Figure 1.

Inverse relationship between the EBV BART miRNAs expression and the promoter methylation. (A) Northern blot for EBV miRNAs was performed using total RNA isolated from the cells. An EBV-negative B cell line, BJAB, was included as a negative control. Loading amount of each RNA sample was monitored by reprobing the blot using a specific probe to U6 snRNA. The expression of human miR-16 was assessed as a reference. (B) Schematic representation of the CpG-rich region of BARTs promoter (GenBank entry AJ507799). CpG sites are indicated with vertical ticks, Taq I restriction site is indicated with the vertical triangle, and PCR primers for COBRA analysis are indicated with arrowheads. BART promoter regions analyzed previously (de Jesus et al., 2003; Chen et al., 2005) are also shown for comparison. (C) The methylation status of the BART promoter analyzed by COBRA. SNU-719 DNA treated with Sss I methyl transferase was used as a positive control for methylated DNA. (D) CpG methylation of BART promoter region in EBV positive cell lines was assessed by pyrosequencing. The mean ± standard deviation values for individual cell lines shown in Supplemental Data Table S1, are plotted in a bar graph for easy comparison.
-=-=-
### PROBLEM TO WORK ON
In the figure legend, what served as the positive control for methylated DNA in the COBRA analysis?

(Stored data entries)
-=-=-
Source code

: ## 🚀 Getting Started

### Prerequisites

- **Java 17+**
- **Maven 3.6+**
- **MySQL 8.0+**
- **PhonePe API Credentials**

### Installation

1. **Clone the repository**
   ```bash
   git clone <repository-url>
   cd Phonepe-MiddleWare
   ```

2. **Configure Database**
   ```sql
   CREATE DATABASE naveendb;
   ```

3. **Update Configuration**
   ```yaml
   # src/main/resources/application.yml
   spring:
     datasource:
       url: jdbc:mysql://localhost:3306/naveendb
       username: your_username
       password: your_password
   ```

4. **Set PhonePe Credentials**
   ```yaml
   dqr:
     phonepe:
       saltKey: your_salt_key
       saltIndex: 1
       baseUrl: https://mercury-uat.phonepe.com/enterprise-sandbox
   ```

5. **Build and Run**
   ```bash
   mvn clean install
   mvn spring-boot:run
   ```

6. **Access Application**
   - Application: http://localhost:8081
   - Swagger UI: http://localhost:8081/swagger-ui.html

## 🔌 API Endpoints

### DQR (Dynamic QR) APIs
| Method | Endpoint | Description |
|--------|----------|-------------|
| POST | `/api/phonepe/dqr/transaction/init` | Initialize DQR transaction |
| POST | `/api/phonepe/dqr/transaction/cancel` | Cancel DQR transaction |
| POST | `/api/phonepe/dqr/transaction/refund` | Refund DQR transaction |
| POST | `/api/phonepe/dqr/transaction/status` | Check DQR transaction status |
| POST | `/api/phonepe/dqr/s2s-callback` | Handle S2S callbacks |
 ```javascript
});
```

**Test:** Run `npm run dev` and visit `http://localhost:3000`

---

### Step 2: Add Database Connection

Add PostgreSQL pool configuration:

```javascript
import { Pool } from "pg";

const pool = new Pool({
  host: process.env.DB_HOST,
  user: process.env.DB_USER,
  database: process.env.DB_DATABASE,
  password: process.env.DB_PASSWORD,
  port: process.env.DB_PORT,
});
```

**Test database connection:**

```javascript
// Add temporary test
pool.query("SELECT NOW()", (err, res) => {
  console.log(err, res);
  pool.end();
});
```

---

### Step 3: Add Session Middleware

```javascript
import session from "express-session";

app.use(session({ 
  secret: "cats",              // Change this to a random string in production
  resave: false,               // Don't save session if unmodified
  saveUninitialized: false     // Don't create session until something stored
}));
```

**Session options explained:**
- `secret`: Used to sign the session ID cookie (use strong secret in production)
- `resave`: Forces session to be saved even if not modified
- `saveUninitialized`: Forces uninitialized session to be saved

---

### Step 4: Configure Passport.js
-=-=-
### TASK OUTPUT
SNU-719 DNA treated with Sss I methyl transferase.